** Data section follows **

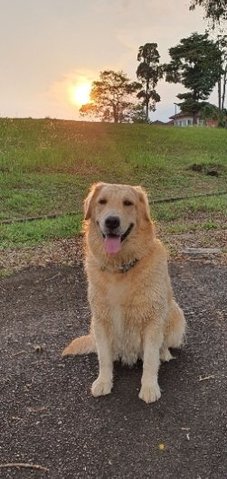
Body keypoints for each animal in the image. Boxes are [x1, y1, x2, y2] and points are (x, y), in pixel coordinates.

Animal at [62, 184, 186, 404]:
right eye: (102, 201)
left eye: (128, 203)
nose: (111, 221)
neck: (119, 268)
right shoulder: (101, 320)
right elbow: (103, 358)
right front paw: (103, 382)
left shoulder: (153, 319)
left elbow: (151, 359)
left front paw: (149, 387)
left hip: (176, 314)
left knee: (163, 346)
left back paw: (164, 354)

** End of Data section **

Would you copy out exactly the lines from the one holding "neck: (119, 268)" through the end of the entries above, both ends included?

== Solution for this task ==
neck: (119, 268)
right shoulder: (101, 320)
right elbow: (103, 358)
right front paw: (103, 382)
left shoulder: (153, 319)
left elbow: (151, 359)
left front paw: (149, 387)
left hip: (176, 314)
left knee: (163, 346)
left back paw: (164, 354)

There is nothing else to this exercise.